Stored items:
________________

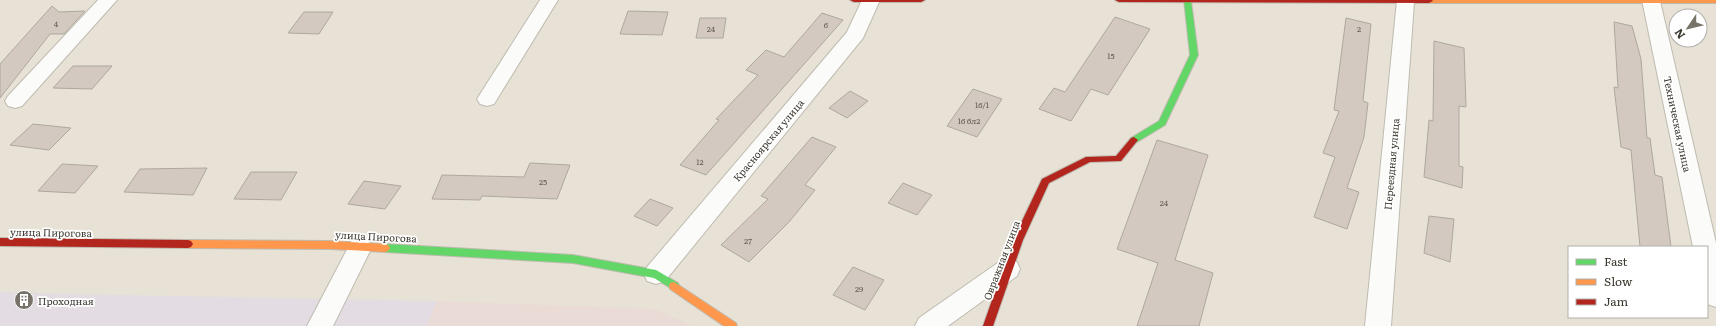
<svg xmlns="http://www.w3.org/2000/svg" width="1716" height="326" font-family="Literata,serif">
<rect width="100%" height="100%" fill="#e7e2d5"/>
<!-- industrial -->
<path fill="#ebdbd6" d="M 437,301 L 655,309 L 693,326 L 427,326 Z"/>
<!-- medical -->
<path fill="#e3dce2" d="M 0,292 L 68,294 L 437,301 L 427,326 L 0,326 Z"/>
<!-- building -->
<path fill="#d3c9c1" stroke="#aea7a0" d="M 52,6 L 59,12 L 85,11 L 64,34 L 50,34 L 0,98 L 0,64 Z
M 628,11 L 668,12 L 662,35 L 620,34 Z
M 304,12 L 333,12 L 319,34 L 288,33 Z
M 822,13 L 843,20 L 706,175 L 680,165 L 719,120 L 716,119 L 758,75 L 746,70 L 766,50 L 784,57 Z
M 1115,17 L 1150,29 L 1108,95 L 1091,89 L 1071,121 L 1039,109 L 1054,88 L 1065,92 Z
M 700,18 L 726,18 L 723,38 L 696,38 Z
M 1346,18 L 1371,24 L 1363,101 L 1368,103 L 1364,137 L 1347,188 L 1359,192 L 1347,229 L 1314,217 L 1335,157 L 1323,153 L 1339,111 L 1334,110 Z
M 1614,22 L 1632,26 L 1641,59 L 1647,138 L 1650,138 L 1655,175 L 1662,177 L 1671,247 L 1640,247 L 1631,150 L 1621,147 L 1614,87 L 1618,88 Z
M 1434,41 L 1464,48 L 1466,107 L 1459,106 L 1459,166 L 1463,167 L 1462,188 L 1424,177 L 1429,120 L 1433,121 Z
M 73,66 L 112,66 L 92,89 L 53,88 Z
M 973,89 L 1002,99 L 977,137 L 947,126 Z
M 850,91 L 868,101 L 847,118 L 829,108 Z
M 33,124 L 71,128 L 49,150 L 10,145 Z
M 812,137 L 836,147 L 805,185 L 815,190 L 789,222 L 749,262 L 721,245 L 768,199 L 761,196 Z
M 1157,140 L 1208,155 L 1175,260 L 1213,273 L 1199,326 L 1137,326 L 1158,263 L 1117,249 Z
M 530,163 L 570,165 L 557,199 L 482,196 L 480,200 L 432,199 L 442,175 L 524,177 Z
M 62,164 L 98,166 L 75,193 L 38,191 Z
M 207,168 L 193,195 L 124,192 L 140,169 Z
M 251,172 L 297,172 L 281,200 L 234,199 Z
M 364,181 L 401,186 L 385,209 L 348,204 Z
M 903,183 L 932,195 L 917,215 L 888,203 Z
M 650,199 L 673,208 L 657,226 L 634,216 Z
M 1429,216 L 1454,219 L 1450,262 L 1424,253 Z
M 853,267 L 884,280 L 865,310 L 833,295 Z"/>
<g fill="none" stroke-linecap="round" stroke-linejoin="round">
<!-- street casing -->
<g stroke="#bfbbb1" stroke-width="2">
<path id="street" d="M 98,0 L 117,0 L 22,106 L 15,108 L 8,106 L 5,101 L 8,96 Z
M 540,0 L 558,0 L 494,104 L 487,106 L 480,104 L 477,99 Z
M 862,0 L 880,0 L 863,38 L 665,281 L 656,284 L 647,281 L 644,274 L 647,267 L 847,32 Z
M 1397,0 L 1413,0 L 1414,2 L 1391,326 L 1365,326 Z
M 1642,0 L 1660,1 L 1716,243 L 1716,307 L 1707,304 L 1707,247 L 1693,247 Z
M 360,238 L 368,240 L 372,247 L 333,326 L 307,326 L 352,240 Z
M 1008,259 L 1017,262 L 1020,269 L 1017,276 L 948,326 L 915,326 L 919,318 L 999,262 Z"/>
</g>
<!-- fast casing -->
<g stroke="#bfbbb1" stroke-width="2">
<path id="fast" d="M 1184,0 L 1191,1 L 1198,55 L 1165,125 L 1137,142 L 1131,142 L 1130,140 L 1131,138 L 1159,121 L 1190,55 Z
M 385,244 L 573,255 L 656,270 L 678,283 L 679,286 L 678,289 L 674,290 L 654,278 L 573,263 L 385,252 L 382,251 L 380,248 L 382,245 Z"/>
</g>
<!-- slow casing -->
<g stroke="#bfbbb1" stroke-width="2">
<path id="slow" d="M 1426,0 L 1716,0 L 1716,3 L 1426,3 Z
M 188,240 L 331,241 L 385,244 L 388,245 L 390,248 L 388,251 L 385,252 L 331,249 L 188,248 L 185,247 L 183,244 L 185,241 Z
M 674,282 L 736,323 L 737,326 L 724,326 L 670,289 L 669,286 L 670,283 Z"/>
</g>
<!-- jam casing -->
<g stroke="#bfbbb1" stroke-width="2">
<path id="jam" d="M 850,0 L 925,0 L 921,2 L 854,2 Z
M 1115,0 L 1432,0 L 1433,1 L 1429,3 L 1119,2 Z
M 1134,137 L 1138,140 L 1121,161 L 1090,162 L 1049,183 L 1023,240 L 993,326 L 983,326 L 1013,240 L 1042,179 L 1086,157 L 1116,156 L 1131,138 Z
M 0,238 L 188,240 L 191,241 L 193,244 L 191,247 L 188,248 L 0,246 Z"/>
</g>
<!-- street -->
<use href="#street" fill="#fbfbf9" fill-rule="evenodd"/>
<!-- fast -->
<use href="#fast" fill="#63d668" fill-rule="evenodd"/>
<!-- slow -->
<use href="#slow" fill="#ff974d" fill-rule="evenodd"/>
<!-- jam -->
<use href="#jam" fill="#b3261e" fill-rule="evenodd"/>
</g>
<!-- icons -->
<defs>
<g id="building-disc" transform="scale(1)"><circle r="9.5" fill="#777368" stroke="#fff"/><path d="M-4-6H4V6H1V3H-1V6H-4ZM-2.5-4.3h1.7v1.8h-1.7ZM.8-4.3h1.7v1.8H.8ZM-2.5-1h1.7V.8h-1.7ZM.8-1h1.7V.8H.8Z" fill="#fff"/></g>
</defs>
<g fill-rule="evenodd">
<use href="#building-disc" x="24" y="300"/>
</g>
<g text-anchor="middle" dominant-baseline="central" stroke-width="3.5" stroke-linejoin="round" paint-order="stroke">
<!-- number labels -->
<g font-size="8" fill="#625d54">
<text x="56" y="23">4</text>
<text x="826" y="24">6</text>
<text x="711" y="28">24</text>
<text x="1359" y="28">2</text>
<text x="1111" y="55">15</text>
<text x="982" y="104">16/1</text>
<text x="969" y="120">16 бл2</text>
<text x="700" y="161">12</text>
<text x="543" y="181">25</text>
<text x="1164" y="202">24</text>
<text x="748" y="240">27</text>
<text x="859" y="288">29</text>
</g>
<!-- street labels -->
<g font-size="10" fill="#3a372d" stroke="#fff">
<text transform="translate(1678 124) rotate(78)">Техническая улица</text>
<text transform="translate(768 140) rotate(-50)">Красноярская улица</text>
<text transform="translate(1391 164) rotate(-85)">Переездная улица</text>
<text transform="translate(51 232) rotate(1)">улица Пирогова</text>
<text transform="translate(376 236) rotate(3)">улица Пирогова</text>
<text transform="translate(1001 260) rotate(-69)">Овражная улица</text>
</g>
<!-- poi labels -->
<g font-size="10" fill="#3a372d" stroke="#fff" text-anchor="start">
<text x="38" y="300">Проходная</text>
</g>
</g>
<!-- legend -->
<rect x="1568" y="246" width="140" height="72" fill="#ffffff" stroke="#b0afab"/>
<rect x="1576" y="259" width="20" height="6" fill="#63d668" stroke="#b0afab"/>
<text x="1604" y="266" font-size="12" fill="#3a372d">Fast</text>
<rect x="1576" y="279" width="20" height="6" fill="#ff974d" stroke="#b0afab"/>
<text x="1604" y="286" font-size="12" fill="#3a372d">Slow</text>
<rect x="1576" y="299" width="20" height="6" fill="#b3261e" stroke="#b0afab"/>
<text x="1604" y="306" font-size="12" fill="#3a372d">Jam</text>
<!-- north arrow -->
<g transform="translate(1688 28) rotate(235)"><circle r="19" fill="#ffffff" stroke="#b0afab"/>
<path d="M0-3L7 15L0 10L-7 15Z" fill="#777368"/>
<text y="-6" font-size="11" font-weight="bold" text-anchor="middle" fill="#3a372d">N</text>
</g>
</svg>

________________

Problem details – Given the word "anchor", show every line of the records that contains it.

Output for this task –
<g text-anchor="middle" dominant-baseline="central" stroke-width="3.5" stroke-linejoin="round" paint-order="stroke">
<g font-size="10" fill="#3a372d" stroke="#fff" text-anchor="start">
<text y="-6" font-size="11" font-weight="bold" text-anchor="middle" fill="#3a372d">N</text>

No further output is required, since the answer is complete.